Что бы за этим ни стояло, Норман проявлял необыкновенную заботливость. Это они с Линком, дети состоятельных родителей, с детства вращавшиеся в Джерси-Сити, питомцы Колумбийского университета — там они и подружились, — когда-то оплатили расходы по процессу о непристойном поведении Шаббата и вообще вели себя с ним щедрее некуда. Они относились к Шаббату с уважением, граничащим с почтением; так относятся скорее к пожилым священникам, чем к комедиантам (это самое большее, чем он был, — актрисой была Никки). Этих двух еврейских мальчиков из привилегированных семей очень вдохновляло, что они «открыли Мика Шаббата». Это питало их юношеский идеализм. Подумать только — сын бедного торговца молоком и яйцами из крошечного рабочего городка на побережье в Джерси; вместо того чтобы упиться в колледже, с семнадцати лет плавал на торговых судах, а вернувшись, прожил два года в Риме, получая, как демобилизованный из армии, стипендию; через какой-то год поисков нашел себе призрачно прекрасную молодую жену, которой помыкал и на сцене и в жизни (тоже, конечно, странную, но, вероятно, все-таки из лучшей семьи, чем он, а как актриса она, возможно, было просто гениальна) и которая часа прожить без него не могла. Их восхищала и его способность легко, не задумываясь, поддеть и оскорбить кого угодно. Он был не просто новичок с огромным режиссерским талантом — он был авантюрист, мощно противостоящий окружающему, в двадцать с небольшим уже прошедший испытание суровой действительностью, обладающий гораздо более бурным, чем у них, темпераментом, который частенько побуждал его к непредсказуемым поступкам. Тогда, в пятидесятые, этот «Мик» казался таинственным, не похожим на остальных, чужим.
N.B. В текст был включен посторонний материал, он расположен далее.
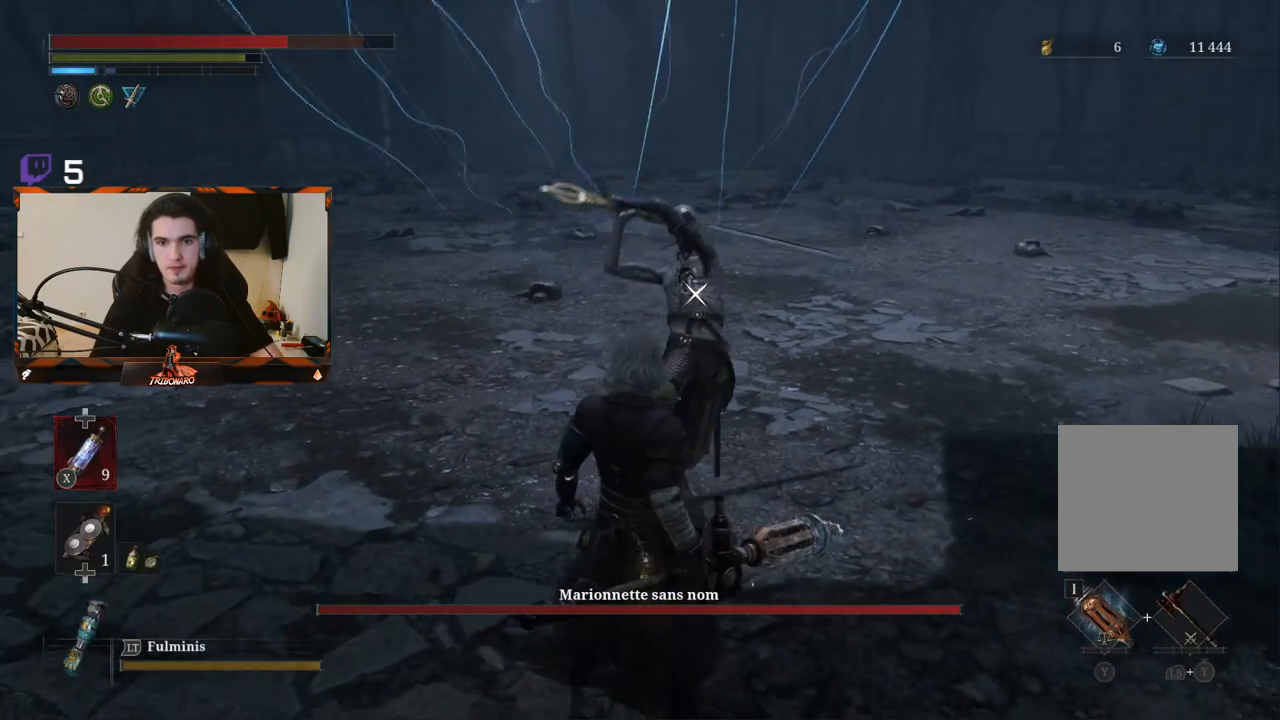
{"buttons": ["L1"], "left_stick": "center", "right_stick": "center", "events": [[383, "L1", "down"]]}
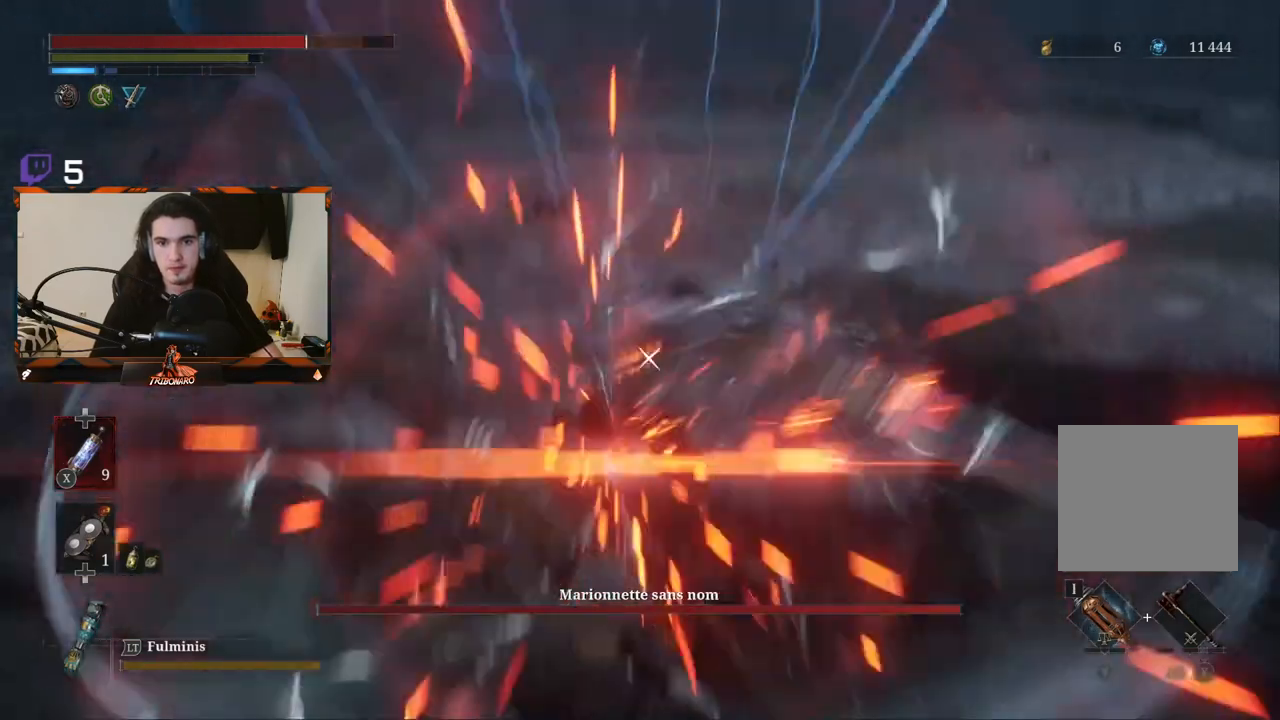
{"buttons": [], "left_stick": "center", "right_stick": "center", "events": [[17, "L1", "up"]]}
Спокойно сидя на кухне в Манхэттене, допивая пиво, налитое Норманом, Шаббат теперь не сомневался, чью именно голову офицер Балич хотел расколоть как орех. Либо нашел что-нибудь в вещах Дренки, либо просто узнал Шаббата в одну из тех ночей на кладбище. Без жены, без любовницы, без гроша, без профессии, без жилья… а теперь, в довершение всего, еще и в бегах. Если бы он не был слишком стар, чтобы снова уйти в море, если бы не его скрюченные пальцы, если бы был жив Морти, если бы Никки не была больна и сам он не был болен, если бы не было войн, безумия, извращений, болезней, слабоумия, самоубийств и смерти, то у него был бы шанс сохраниться получше. Он заплатил за свое искусство сполна, да только вот ничего не создал. Он испытал все эти пресловутые муки художника — одиночество, бедность, отчаяние, лишения — муки нравственные и физические — и никто об этом не знал, и никому до этого не было дела. И хотя это самое равнодушие окружающих тоже входит в число стандартных мучений художника, в его случае с искусством это никак не было связано. Просто он стал мерзким, старым и злобным — одним из миллиона ему подобных.